WHAT IS REQUIRED: Rewrite the rows below with every "common name" changed to "vernacular name", leaving the rest untouched.
++++ LISTING
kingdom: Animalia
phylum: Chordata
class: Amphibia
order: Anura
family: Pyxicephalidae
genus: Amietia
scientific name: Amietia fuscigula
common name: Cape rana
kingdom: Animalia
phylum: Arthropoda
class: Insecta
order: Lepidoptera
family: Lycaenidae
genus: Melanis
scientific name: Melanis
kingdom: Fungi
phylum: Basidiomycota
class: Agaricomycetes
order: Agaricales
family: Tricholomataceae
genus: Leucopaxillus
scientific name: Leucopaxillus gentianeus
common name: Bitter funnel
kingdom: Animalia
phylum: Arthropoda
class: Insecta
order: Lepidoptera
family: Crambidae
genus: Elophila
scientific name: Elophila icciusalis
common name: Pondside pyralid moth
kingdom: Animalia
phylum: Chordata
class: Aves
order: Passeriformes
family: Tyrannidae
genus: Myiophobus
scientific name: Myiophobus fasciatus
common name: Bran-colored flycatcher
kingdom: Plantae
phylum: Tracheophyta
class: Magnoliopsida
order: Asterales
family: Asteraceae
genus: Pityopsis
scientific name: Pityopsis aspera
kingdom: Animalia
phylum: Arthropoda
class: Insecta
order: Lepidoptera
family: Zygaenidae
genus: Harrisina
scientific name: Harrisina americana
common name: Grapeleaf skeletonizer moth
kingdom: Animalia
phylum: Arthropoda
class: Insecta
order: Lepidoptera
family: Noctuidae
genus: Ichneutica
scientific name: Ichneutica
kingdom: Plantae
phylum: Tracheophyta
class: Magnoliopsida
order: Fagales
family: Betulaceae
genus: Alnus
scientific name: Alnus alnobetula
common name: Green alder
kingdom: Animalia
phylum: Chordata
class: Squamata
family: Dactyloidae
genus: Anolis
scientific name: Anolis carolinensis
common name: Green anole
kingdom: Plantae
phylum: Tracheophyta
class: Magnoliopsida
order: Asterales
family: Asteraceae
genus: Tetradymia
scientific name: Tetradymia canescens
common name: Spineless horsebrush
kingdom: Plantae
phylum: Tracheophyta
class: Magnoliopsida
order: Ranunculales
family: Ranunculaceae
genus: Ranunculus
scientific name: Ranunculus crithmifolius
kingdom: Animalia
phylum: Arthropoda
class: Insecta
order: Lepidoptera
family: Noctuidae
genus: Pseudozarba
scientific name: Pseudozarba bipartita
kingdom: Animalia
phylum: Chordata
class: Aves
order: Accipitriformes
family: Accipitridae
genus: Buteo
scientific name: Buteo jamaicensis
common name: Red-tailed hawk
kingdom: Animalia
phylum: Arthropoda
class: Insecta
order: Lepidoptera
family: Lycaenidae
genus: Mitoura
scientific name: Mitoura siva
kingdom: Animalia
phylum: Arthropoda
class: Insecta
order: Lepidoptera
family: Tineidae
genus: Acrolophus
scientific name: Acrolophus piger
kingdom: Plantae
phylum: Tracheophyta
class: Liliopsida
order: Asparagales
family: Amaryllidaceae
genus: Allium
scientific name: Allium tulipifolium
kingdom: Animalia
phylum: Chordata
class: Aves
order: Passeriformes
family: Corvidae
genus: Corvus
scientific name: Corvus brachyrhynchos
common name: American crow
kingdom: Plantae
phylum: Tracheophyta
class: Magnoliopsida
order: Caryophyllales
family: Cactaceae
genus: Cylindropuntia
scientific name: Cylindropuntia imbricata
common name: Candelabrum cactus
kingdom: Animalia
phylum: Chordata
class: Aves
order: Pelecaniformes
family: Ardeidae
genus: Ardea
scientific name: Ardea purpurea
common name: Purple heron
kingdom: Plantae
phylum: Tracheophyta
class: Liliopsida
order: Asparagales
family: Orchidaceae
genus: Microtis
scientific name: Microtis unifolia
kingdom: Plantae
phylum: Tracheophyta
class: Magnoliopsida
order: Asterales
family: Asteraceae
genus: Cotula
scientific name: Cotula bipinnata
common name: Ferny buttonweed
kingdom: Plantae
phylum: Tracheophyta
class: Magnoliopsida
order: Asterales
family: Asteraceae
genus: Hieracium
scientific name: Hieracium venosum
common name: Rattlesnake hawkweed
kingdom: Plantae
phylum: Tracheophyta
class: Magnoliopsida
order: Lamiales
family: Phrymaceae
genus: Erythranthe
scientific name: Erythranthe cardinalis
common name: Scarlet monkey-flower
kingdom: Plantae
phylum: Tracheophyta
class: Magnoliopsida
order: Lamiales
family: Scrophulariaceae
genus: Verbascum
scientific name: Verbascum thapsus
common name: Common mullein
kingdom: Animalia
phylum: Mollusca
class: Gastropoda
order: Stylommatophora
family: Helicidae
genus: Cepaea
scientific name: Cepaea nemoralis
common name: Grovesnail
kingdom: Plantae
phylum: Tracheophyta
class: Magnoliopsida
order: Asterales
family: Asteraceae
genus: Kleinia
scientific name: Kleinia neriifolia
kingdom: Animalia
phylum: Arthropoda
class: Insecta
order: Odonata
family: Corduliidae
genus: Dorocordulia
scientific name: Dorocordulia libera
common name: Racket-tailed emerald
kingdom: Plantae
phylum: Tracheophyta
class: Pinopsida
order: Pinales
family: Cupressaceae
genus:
++++++++
RESULT:
kingdom: Animalia
phylum: Chordata
class: Amphibia
order: Anura
family: Pyxicephalidae
genus: Amietia
scientific name: Amietia fuscigula
vernacular name: Cape rana
kingdom: Animalia
phylum: Arthropoda
class: Insecta
order: Lepidoptera
family: Lycaenidae
genus: Melanis
scientific name: Melanis
kingdom: Fungi
phylum: Basidiomycota
class: Agaricomycetes
order: Agaricales
family: Tricholomataceae
genus: Leucopaxillus
scientific name: Leucopaxillus gentianeus
vernacular name: Bitter funnel
kingdom: Animalia
phylum: Arthropoda
class: Insecta
order: Lepidoptera
family: Crambidae
genus: Elophila
scientific name: Elophila icciusalis
vernacular name: Pondside pyralid moth
kingdom: Animalia
phylum: Chordata
class: Aves
order: Passeriformes
family: Tyrannidae
genus: Myiophobus
scientific name: Myiophobus fasciatus
vernacular name: Bran-colored flycatcher
kingdom: Plantae
phylum: Tracheophyta
class: Magnoliopsida
order: Asterales
family: Asteraceae
genus: Pityopsis
scientific name: Pityopsis aspera
kingdom: Animalia
phylum: Arthropoda
class: Insecta
order: Lepidoptera
family: Zygaenidae
genus: Harrisina
scientific name: Harrisina americana
vernacular name: Grapeleaf skeletonizer moth
kingdom: Animalia
phylum: Arthropoda
class: Insecta
order: Lepidoptera
family: Noctuidae
genus: Ichneutica
scientific name: Ichneutica
kingdom: Plantae
phylum: Tracheophyta
class: Magnoliopsida
order: Fagales
family: Betulaceae
genus: Alnus
scientific name: Alnus alnobetula
vernacular name: Green alder
kingdom: Animalia
phylum: Chordata
class: Squamata
family: Dactyloidae
genus: Anolis
scientific name: Anolis carolinensis
vernacular name: Green anole
kingdom: Plantae
phylum: Tracheophyta
class: Magnoliopsida
order: Asterales
family: Asteraceae
genus: Tetradymia
scientific name: Tetradymia canescens
vernacular name: Spineless horsebrush
kingdom: Plantae
phylum: Tracheophyta
class: Magnoliopsida
order: Ranunculales
family: Ranunculaceae
genus: Ranunculus
scientific name: Ranunculus crithmifolius
kingdom: Animalia
phylum: Arthropoda
class: Insecta
order: Lepidoptera
family: Noctuidae
genus: Pseudozarba
scientific name: Pseudozarba bipartita
kingdom: Animalia
phylum: Chordata
class: Aves
order: Accipitriformes
family: Accipitridae
genus: Buteo
scientific name: Buteo jamaicensis
vernacular name: Red-tailed hawk
kingdom: Animalia
phylum: Arthropoda
class: Insecta
order: Lepidoptera
family: Lycaenidae
genus: Mitoura
scientific name: Mitoura siva
kingdom: Animalia
phylum: Arthropoda
class: Insecta
order: Lepidoptera
family: Tineidae
genus: Acrolophus
scientific name: Acrolophus piger
kingdom: Plantae
phylum: Tracheophyta
class: Liliopsida
order: Asparagales
family: Amaryllidaceae
genus: Allium
scientific name: Allium tulipifolium
kingdom: Animalia
phylum: Chordata
class: Aves
order: Passeriformes
family: Corvidae
genus: Corvus
scientific name: Corvus brachyrhynchos
vernacular name: American crow
kingdom: Plantae
phylum: Tracheophyta
class: Magnoliopsida
order: Caryophyllales
family: Cactaceae
genus: Cylindropuntia
scientific name: Cylindropuntia imbricata
vernacular name: Candelabrum cactus
kingdom: Animalia
phylum: Chordata
class: Aves
order: Pelecaniformes
family: Ardeidae
genus: Ardea
scientific name: Ardea purpurea
vernacular name: Purple heron
kingdom: Plantae
phylum: Tracheophyta
class: Liliopsida
order: Asparagales
family: Orchidaceae
genus: Microtis
scientific name: Microtis unifolia
kingdom: Plantae
phylum: Tracheophyta
class: Magnoliopsida
order: Asterales
family: Asteraceae
genus: Cotula
scientific name: Cotula bipinnata
vernacular name: Ferny buttonweed
kingdom: Plantae
phylum: Tracheophyta
class: Magnoliopsida
order: Asterales
family: Asteraceae
genus: Hieracium
scientific name: Hieracium venosum
vernacular name: Rattlesnake hawkweed
kingdom: Plantae
phylum: Tracheophyta
class: Magnoliopsida
order: Lamiales
family: Phrymaceae
genus: Erythranthe
scientific name: Erythranthe cardinalis
vernacular name: Scarlet monkey-flower
kingdom: Plantae
phylum: Tracheophyta
class: Magnoliopsida
order: Lamiales
family: Scrophulariaceae
genus: Verbascum
scientific name: Verbascum thapsus
vernacular name: Common mullein
kingdom: Animalia
phylum: Mollusca
class: Gastropoda
order: Stylommatophora
family: Helicidae
genus: Cepaea
scientific name: Cepaea nemoralis
vernacular name: Grovesnail
kingdom: Plantae
phylum: Tracheophyta
class: Magnoliopsida
order: Asterales
family: Asteraceae
genus: Kleinia
scientific name: Kleinia neriifolia
kingdom: Animalia
phylum: Arthropoda
class: Insecta
order: Odonata
family: Corduliidae
genus: Dorocordulia
scientific name: Dorocordulia libera
vernacular name: Racket-tailed emerald
kingdom: Plantae
phylum: Tracheophyta
class: Pinopsida
order: Pinales
family: Cupressaceae
genus:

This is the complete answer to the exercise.